I recently posted a question about overlaying basis function on a GAM plot. This was quite helpful for modeling fixed effects models. However, I want to do the same thing for GAMMs and I'm running into a bit of a road block. I've tried simulating some data to achieve this in a way as similar as possible to the original question. The main difference is that I used a typical crossed random effects design, adding in subjects and items to create a GAMM later.
#### Load Libraries and Set Theme ####
library(mgcv)
library(tidyverse)
library(gratia)
theme_set(theme_bw())
#### Simulate Data ####
dat <- data_sim("eg2", seed = 123, n = 1000)
cross.dat <- dat %>%
mutate(subject = factor(rbinom(n=1000,size=100,prob=.5)),
item = factor(rbinom(n=1000,size=50,prob=.5)))
cross.dat
Which looks like this:
# A tibble: 1,000 × 6
y f x z subject item
<dbl> <dbl> <dbl> <dbl> <fct> <fct>
1 -1.36 0.631 0.288 0.274 49 24
2 -1.75 0.326 0.788 0.594 55 30
3 0.346 0.382 0.409 0.160 55 23
4 0.0416 0.306 0.883 0.853 42 26
5 -4.86 0.234 0.940 0.848 55 18
6 2.51 0.428 0.0456 0.478 55 26
7 0.873 0.374 0.528 0.774 50 26
8 4.90 0.0642 0.892 0.295 52 30
9 1.50 0.134 0.551 0.0656 44 27
10 -0.502 0.392 0.457 0.441 53 26
# … with 990 more rows
# ℹ Use `print(n = ...)` to see more rows
Then I plotted the data in a similar way to the original question like so:
#### Fit GAMM ####
m <- gam(
y
~ s(x, bs = "cr")
+ s(z, bs = "cr")
+ ti(x, z, bs = "cr")
+ s(subject, bs = "re")
+ s(item, bs = "re"),
data = cross.dat,
method = "REML"
)
plot(m, select = 2)
#### Data Slice and Basis ####
ds <- data_slice(m, z = evenly(z, n = 200))
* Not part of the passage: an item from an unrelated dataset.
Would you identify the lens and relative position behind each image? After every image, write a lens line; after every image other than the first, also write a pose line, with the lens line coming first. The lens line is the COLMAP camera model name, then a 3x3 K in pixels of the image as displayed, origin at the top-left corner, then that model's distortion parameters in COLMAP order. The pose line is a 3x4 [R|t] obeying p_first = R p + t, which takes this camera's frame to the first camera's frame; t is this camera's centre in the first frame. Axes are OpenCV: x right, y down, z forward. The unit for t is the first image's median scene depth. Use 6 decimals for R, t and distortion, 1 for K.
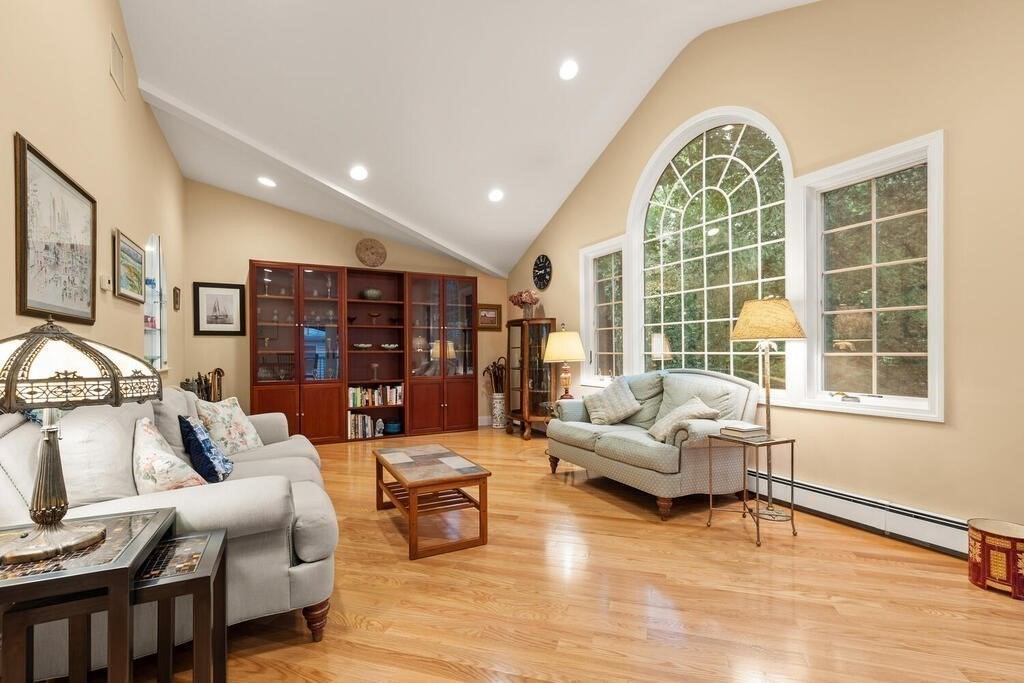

bs <- basis(m, term = "s(z)", data = ds)
#### Sum Basis Functions at Each Value ####
spl <- bs |>
group_by(z) |>
summarise(spline = sum(value))
#### Plot ####
bs |>
ggplot(aes(x = z,
y = value,
colour = bf,
group = bf)) +
geom_line(show.legend = FALSE) +
geom_line(aes(x = z,
y = spline),
data = spl,
linewidth = 1.5,
inherit.aes = FALSE) +
labs(y = expression(f(z)),
x = "z",
title = "Simulated Basis Functions")
This looks to be close, but for some reason it looks off to me:
Is this correct? If not how do I fix it?